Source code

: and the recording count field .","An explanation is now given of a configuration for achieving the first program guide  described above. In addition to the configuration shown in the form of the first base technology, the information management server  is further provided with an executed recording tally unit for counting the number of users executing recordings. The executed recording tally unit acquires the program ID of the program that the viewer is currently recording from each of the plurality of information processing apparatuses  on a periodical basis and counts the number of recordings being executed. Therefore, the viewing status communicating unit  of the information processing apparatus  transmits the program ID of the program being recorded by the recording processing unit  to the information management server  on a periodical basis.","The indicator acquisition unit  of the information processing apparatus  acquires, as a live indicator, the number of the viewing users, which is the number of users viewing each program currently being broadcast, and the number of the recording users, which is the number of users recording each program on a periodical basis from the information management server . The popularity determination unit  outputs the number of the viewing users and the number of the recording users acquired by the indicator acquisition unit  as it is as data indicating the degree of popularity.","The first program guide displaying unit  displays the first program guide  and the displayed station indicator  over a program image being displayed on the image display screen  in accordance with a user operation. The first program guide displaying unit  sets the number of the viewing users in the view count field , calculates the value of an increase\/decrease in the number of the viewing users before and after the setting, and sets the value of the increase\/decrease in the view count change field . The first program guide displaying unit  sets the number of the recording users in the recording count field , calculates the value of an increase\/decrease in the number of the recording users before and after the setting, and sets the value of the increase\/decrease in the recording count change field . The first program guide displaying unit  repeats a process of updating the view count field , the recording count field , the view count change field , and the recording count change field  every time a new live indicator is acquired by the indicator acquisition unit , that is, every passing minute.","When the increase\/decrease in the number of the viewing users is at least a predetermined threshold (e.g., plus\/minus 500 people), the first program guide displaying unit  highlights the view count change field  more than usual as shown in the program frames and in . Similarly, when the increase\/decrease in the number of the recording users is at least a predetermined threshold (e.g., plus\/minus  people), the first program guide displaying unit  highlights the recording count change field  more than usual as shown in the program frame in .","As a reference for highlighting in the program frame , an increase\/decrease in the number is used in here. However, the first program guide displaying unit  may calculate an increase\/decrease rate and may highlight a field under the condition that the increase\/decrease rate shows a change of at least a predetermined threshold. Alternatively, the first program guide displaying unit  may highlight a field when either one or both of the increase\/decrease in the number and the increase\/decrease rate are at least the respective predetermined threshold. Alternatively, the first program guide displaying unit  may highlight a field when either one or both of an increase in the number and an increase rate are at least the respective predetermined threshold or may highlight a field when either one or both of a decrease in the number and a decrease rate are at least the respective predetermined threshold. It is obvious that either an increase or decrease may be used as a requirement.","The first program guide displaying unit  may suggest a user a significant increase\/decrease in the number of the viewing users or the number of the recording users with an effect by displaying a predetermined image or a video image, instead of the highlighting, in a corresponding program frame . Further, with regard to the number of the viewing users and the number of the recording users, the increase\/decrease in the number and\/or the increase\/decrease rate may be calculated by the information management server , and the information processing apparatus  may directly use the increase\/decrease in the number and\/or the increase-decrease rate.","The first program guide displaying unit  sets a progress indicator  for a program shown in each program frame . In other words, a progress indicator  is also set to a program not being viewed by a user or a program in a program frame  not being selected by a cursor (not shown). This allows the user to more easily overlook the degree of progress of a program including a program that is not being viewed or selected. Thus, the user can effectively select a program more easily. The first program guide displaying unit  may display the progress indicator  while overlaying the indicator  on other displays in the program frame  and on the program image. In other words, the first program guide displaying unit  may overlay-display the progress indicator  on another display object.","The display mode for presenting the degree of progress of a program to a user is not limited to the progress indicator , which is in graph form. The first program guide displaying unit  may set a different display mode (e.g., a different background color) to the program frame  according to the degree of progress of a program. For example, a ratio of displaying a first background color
==
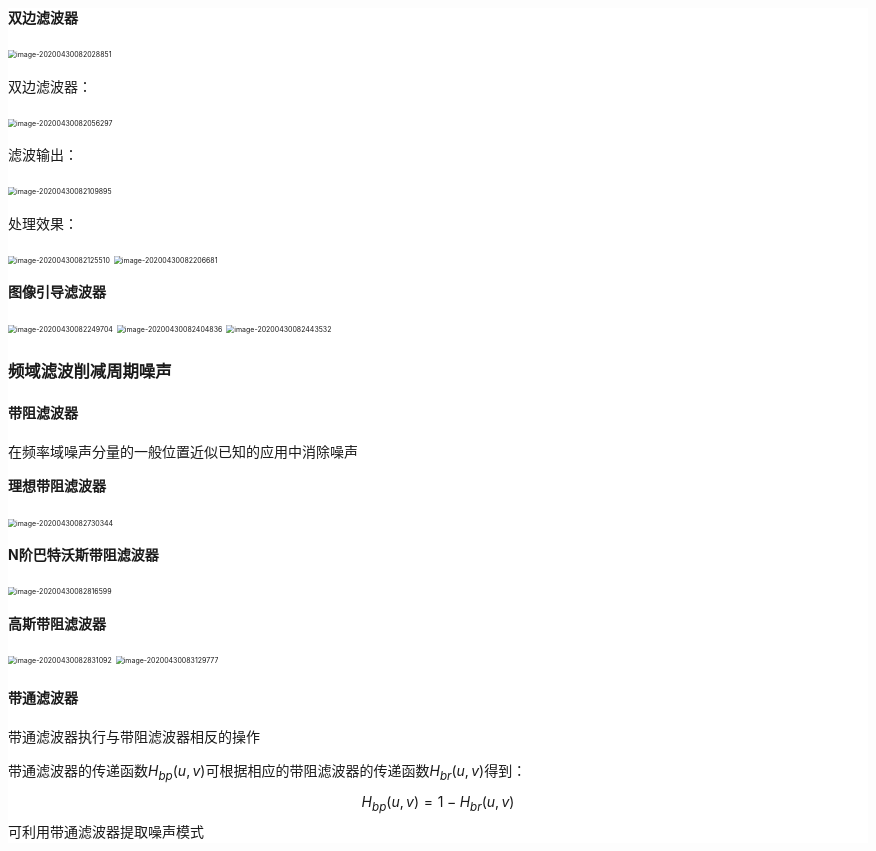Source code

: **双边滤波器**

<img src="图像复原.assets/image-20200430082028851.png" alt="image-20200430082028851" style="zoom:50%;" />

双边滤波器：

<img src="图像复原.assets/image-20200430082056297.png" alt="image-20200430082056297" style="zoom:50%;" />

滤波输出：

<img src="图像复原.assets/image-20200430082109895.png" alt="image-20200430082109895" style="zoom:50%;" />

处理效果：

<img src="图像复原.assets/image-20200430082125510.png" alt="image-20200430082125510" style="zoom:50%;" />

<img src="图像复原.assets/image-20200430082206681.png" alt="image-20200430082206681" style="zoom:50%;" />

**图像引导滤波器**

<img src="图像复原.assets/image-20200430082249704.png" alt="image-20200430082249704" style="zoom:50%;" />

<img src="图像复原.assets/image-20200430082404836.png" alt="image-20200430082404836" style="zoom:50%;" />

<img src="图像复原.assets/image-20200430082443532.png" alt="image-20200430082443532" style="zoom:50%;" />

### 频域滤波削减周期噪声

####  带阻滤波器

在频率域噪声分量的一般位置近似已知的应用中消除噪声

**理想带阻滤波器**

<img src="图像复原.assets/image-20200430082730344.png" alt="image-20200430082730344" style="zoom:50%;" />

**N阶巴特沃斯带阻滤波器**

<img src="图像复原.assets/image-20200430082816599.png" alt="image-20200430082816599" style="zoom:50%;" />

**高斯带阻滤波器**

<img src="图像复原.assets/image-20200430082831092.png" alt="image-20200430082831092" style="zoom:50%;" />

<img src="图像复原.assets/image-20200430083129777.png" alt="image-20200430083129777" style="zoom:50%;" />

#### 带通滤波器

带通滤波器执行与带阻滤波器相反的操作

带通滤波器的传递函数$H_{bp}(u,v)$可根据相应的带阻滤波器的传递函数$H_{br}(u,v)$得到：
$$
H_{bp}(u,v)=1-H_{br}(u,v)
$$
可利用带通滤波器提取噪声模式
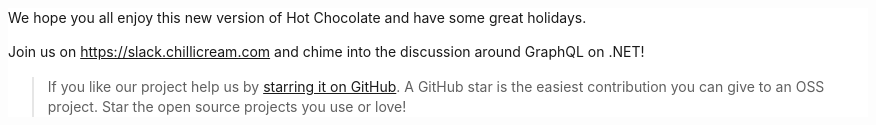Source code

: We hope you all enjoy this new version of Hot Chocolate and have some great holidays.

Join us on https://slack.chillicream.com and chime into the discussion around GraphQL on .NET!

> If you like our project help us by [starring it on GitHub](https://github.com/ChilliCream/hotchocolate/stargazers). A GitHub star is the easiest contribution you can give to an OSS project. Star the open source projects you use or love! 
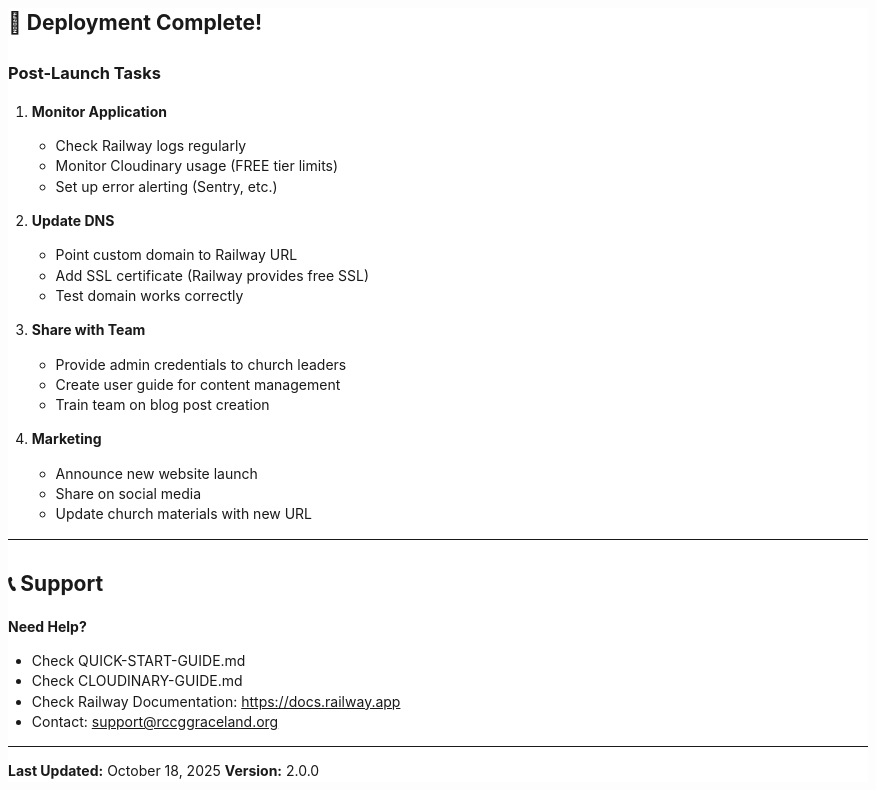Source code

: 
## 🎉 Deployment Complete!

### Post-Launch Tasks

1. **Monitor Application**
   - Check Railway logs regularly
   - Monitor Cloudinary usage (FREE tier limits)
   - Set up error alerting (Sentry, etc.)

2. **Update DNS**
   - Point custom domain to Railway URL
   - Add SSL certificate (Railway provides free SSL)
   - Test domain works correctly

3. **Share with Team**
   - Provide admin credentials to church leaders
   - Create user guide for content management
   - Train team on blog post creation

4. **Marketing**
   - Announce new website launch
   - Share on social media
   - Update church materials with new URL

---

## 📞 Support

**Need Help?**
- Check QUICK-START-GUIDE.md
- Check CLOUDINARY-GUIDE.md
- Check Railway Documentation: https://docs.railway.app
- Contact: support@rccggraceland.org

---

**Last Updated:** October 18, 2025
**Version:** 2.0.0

Problem to work on: Please print the lines from the one containing "在频率域噪声分量的一般位置近似已知的应用中消除噪声" through the one containing "some great holidays.", including both of those lines. Leave the pictures out of your answer.

Answer section:
在频率域噪声分量的一般位置近似已知的应用中消除噪声

**理想带阻滤波器**

<img src="图像复原.assets/image-20200430082730344.png" alt="image-20200430082730344" style="zoom:50%;" />

**N阶巴特沃斯带阻滤波器**

<img src="图像复原.assets/image-20200430082816599.png" alt="image-20200430082816599" style="zoom:50%;" />

**高斯带阻滤波器**

<img src="图像复原.assets/image-20200430082831092.png" alt="image-20200430082831092" style="zoom:50%;" />

<img src="图像复原.assets/image-20200430083129777.png" alt="image-20200430083129777" style="zoom:50%;" />

#### 带通滤波器

带通滤波器执行与带阻滤波器相反的操作

带通滤波器的传递函数$H_{bp}(u,v)$可根据相应的带阻滤波器的传递函数$H_{br}(u,v)$得到：
$$
H_{bp}(u,v)=1-H_{br}(u,v)
$$
可利用带通滤波器提取噪声模式
Source code

: We hope you all enjoy this new version of Hot Chocolate and have some great holidays.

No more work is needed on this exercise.